Evaluation of pulsatile and nonpulsatile flow in capillaries of goat skeletal muscle using intravital microscopy.

It is commonly believed that pulsatile flow generated by the pumping action of the heart is dampened out by the time it reaches the microcirculation. In clinical practice, most of the cardiopulmonary bypass pumps and ventricular assist devices are nonpulsatile. To test the hypothesis that pulsatile flow generated by the heart does exist at the microvascular level, intravital microscopy of a large animal model (goat) was developed to visualize and to videorecord the surface microcirculation of the flexor carpi ulnaris muscle from the right forelimb. Density of perfused capillaries and red blood cell velocity in capillaries were measured in five goats during pulsatile perfusion provided by the heart and during a subsequent 3-hr period of nonpulsatile perfusion provided by a centrifugal ventricular assist device (Centrimed, Sarns 3M) that bypassed the heart. Throughout the experiment, the heart rate, innominate artery mean blood pressure, and flow remained unchanged. During the pulsatile regimen, velocities showed regular fluctuations that coincided with the period of the cardiac cycle (range of periods: 0.5-0.8 sec). The peak velocity amplitudes (range: 0.25-0.55 mm/sec) correlated directly with the amplitude of the pulse pressure. During the nonpulsatile regimen, no such correlations were seen.
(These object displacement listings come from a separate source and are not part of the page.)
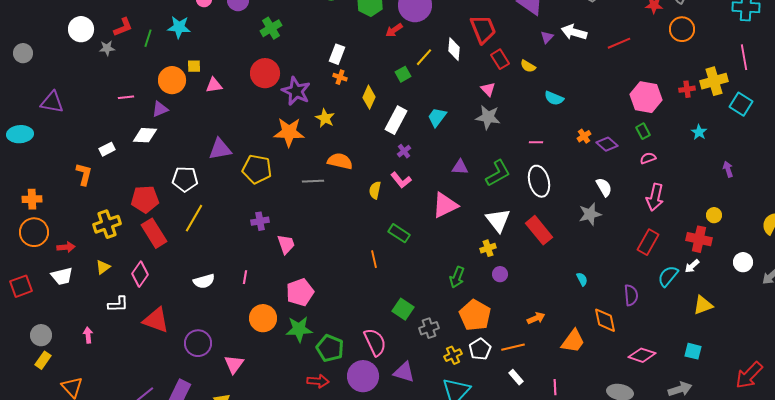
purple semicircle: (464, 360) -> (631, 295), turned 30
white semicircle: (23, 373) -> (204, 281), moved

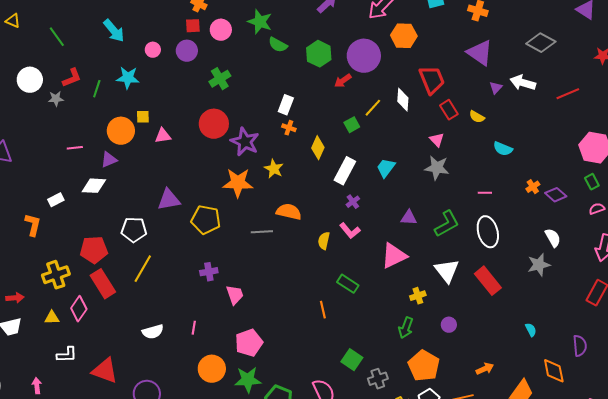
yellow cross: (488, 248) -> (418, 296), moved
yellow triangle: (103, 267) -> (52, 318), turned 35
pink diamond: (140, 274) -> (79, 309), moved

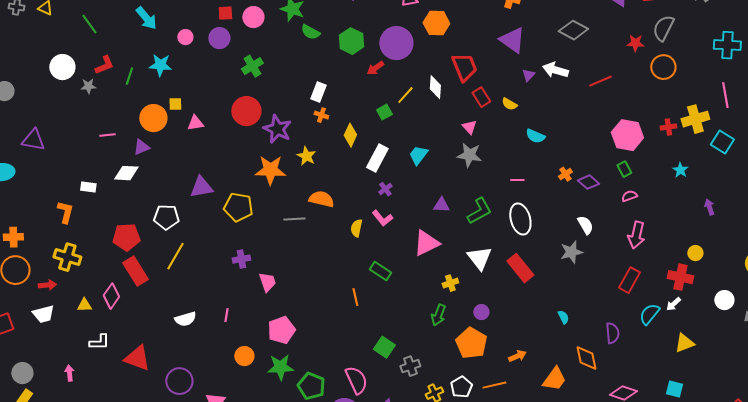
white rectangle: (56, 200) -> (88, 187), turned 35
yellow cross: (56, 275) -> (67, 257), moved, turned 36
orange pentagon: (424, 366) -> (471, 343), moved
orange circle: (212, 369) -> (244, 356), size x0.7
During pulsatile flow and during the 3-hr nonpulsatile period, capillary density remained stable at 24 capillaries/mm of test line but there were significant increases in red cell velocity, from 0.8 to 1.2 mm/sec (P < 0.05), and in coefficient of variation of velocity (used as an index of flow heterogeneity), from 19 to 34% (P < 0.05). We conclude that (1) pulsatility exists in the capillary bed and that it directly correlates with the pumping action of the heart and (2) nonpulsatile flow produced by the ventricular assist device does not cause an acute deterioration in microvascular perfusion. We interpret the increase in heterogeneity of flow as an early sign of microvascular dysfunction. Prolonged use of the nonpulsatile device may, therefore, lead to deterioration in perfusion that could compromize the function of the organ.